**USING THE INFORMATION**:
(A) Answer these questions using the Annoying Orange game article.
(i) On what date was the game released, and for which devices?
(ii) What happens when the player fills the "juice meter"?
(iii) Who is Dane Boedigheimer, according to the article?
(B) Write what comes next in the Annoying Orange game article, picking up right after its final sentence.

**SUPPLIED TEXT**:
========

Annoying Orange: Carnage (formerly Annoying Orange: Kitchen Carnage) is a 2011 casual mobile game developed by Bottle Rocket and published by Eastedge Studios. Based on the comedy web series Annoying Orange, it was released for iOS on April 7, 2011. In the game, players throw various produce into blenders across a kitchen, earning points for each successful throw. A total score will be calculated when a time limit has been reached.

Carnage was well received by critics, expressing admiration for its simple, progressive, and addictive gameplay. Criticism and concerns drew from its repetitive use of voice clips and its graphics, including its realistic depiction of violence.

Gameplay
The objective of Carnage is to throw various produce items across a kitchen by flicks from the player, and land them in a series of blenders in a set time limit. A faster flick will result in a farther throw, and its path determines the amount of points earned, as produce bouncing from wall will earn more than a direct route to the blender. Consistently and rapidly throwing produce into a blender without missing will grant bonus points, and successfully throwing them in blenders fills a "juice meter", which if full, proceeds the player to the next level.

As the player progresses each level, several blenders will appear, earning the player a certain amount of points depending on the speed of its movement. Later in the game, new produce of intricate shapes will appear, such as bananas and pineapples, and a range hood will open, earning the player more points. Occasionally, the game tells the player to shake their device, revealing a cutting board. The cupboard contain characters from the Annoying Orange series. When the player lands a produce on it, extra time is granted. Throughout the game, voice clips from the series play and the titular character Orange provides dialogue on-screen. A display of the final score will be shown at the end of the game.

Development and release
Carnage was developed by Thruster Games, a division of Bottle Rocket, and was published by both the developer and Eastedge Studios. The game is based on the comedy web series Annoying Orange, and was released on April 7, 2011 for iOS devices. Dane Boedigheimer, creator of Annoying Orange, summarized the game as having similar contents as the web series, in which he said it "transitions perfectly to a fast paced arcade style game".

========

**SOURCE INFORMATION**:
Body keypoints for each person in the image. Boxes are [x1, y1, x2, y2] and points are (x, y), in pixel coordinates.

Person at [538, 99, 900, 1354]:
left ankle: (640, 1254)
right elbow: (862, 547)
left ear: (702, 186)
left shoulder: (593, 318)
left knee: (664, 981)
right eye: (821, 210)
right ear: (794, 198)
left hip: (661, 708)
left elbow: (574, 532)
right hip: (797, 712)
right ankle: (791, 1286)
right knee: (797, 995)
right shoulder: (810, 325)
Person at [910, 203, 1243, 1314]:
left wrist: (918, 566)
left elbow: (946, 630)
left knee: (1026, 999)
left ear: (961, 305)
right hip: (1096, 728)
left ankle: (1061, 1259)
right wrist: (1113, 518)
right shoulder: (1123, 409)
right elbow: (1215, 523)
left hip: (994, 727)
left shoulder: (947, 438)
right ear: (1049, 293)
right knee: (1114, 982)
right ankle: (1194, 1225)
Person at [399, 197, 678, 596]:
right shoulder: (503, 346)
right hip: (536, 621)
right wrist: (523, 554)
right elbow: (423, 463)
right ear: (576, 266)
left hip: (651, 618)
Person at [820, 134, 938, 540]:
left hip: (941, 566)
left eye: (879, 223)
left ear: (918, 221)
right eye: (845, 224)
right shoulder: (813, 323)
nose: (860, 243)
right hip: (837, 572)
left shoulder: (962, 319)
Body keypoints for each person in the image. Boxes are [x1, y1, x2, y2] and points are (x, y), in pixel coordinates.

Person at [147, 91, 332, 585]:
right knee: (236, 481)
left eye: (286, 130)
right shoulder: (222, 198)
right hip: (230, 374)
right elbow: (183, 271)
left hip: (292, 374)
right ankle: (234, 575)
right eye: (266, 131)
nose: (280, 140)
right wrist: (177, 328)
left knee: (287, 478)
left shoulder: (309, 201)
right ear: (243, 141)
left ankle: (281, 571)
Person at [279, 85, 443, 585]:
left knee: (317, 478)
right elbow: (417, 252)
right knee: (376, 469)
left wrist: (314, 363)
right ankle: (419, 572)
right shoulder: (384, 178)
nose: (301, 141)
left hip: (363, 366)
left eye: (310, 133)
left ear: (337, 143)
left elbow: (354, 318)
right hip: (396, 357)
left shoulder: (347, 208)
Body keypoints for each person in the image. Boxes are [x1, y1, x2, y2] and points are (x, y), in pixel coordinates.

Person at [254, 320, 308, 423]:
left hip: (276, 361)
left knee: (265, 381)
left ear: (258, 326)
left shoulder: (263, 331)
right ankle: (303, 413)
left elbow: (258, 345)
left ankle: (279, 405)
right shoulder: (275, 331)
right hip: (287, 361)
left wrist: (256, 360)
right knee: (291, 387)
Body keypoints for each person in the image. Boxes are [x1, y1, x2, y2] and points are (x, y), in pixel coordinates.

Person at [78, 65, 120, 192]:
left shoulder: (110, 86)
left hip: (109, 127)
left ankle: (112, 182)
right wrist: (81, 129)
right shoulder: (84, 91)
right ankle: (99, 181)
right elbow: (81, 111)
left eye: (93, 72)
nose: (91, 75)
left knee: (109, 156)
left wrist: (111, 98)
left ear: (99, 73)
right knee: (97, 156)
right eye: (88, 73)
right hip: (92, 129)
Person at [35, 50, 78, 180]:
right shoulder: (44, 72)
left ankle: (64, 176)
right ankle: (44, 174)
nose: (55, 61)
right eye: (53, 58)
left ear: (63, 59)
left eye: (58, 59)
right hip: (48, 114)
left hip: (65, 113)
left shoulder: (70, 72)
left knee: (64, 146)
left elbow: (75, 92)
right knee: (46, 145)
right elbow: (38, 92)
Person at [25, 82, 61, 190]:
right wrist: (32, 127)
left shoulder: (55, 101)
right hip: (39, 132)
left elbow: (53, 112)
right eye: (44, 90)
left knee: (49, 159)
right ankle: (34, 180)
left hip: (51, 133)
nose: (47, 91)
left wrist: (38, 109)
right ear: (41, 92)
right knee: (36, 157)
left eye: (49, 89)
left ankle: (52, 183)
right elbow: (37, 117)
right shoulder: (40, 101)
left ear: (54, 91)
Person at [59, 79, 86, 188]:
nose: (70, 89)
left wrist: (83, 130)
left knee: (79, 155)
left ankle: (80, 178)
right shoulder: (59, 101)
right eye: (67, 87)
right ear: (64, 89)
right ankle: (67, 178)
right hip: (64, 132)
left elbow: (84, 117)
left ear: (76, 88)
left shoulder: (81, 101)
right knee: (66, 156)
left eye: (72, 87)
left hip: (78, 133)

========

**ANSWERS FOR THE EXERCISE**:
(A)
(i) April 7, 2011, for iOS devices.
(ii) The player moves on to the next level.
(iii) The creator of Annoying Orange.

(B)
Reception

Carnage received "mixed or average reviews" according to review aggregator Metacritic. Phillip Levin of 148Apps rated the game three out of five stars, and found that the gameplay was easy to learn, and recommended it for players who are looking for short-term gameplay. Despite this, Levin called Carange as a game that lacks replayability, while players can "kill time while you wait for something more entertaining to happen".

AppSpy rated Carnage three out of five, and praised the variety of progressive factors in the levels, such as bonus points from tricky throws and new characters with each level. Andrew Nesvadba found the voice clips to be annoying, while noting that the feature can be turned off. Gamezebo rated the game four out of five stars, but disapproved of its constant dialogue and voice clips that play in the game, calling Orange as "constantly berating you in the background". AppSafari compared Carnage gameplay to Skee-ball, but also finds the game's voice clips annoying but its gameplay addictive. Slide to Play gave a review of three out of four, and admired the addictiveness and pacing of the game, as Oxford called it having "a lot of bizarre split-second decisions".

Modojo found that the game's graphics made it hard to determine how to throw, as it is a "2D game that makes you think in 3D", and wished for longer gameplay by allowing more options to extend the timer. Regarding its similarities to the series, Modojo praised Bottle Rocket for providing the same atmosphere as the web series. Common Sense Media reviewer Jonathan Liu gave the game four stars out of five and a rating of ages 13 and up due to the violent and realistic effects of the produce being sliced. He stated that the game was similar to the Paper Toss app, and although found it entertaining, advised that it was not suitable for children because of its brand promotion and emphasis on violence. Tubefilter expressed similar thoughts, also describing the game as Paper Toss-like, and praised its graphics and level of difficulty to keep players engaged.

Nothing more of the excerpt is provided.